Women installing solar panels in Mauritania. They earn income for maintaining solar-powered lighting they set up in village homes.
Yet because the scale of the crisis is so enormous, we have to ensure that local and international efforts add up to the carbon reductions we need. We have to organize climate action in a bold new architecture.
NRDC recently hosted a conference at Yale University to contribute to a 21st century architecture for global engagement that can help us achieve all levels of climate action. If we can fit all efforts into this design—from Microsoft achieving carbon neutrality to the Obama Administration cutting carbon emissions from new cars in half by 2025—then we can do a better job of supporting those efforts. We can strengthen cooperation, learn from new partners, and identify holes that need to be filled. Most important, we can measure the results and track our progress toward climate stability.

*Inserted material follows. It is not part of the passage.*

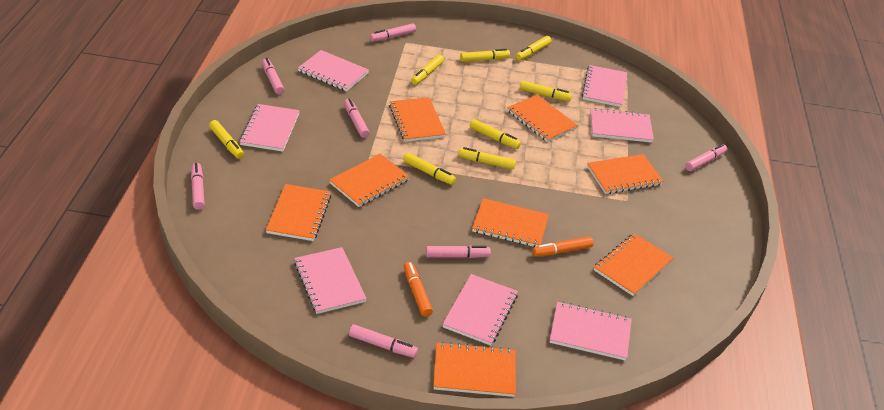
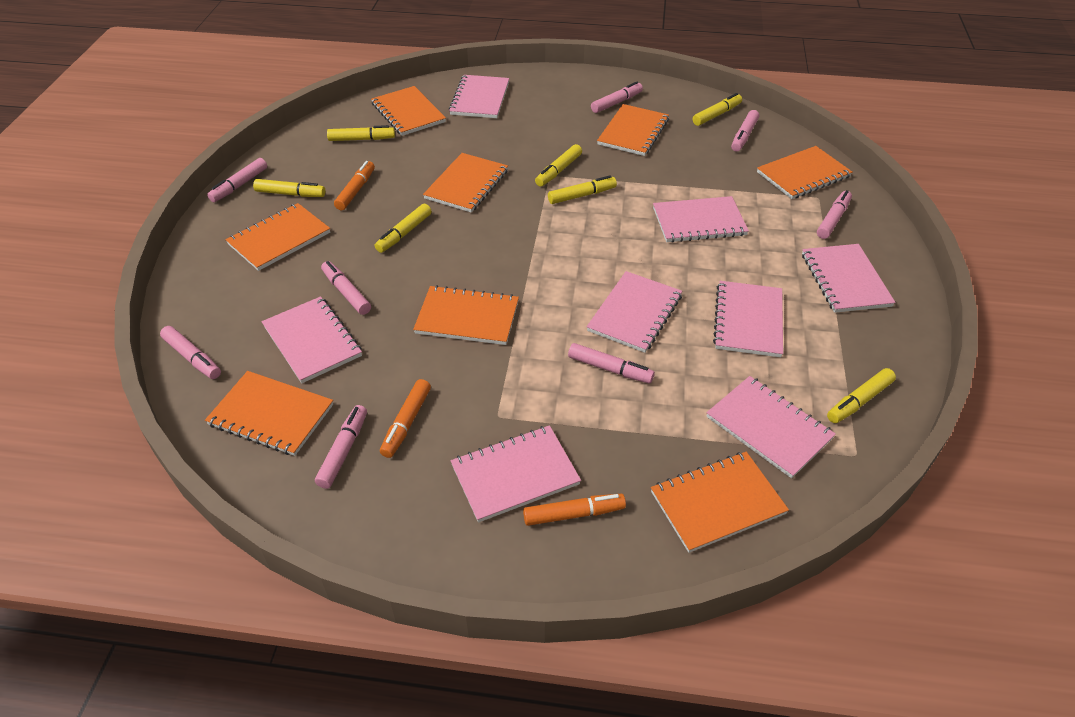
orange marker: 2 -> 3
pink marker: 7 -> 8
pink notebook: 7 -> 8
yellow marker: 8 -> 7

The conference was an inspiration. It was full of dedicated people making a concrete difference in the world. Jeffrey Sachs spoke about the need to put humans at the center of the climate response. Some officials are concerned that tackling climate change will distract from relieving poverty, but Sachs reminded us the two must be integrated. After all, bringing solar power to off-the-grid villages will create sustainable economic opportunities and reduce carbon pollution at the same time.
I came away from the conference far more inspired than I’ve been reading the reports from Warsaw. I heard from business executives and community leaders and scientists and government officials who are cutting carbon right now. They are showing the world what is possible. Now we need to rally behind them and demand that international leaders follow their example. Together, we can design a new blueprint for global climate action that shelters all people.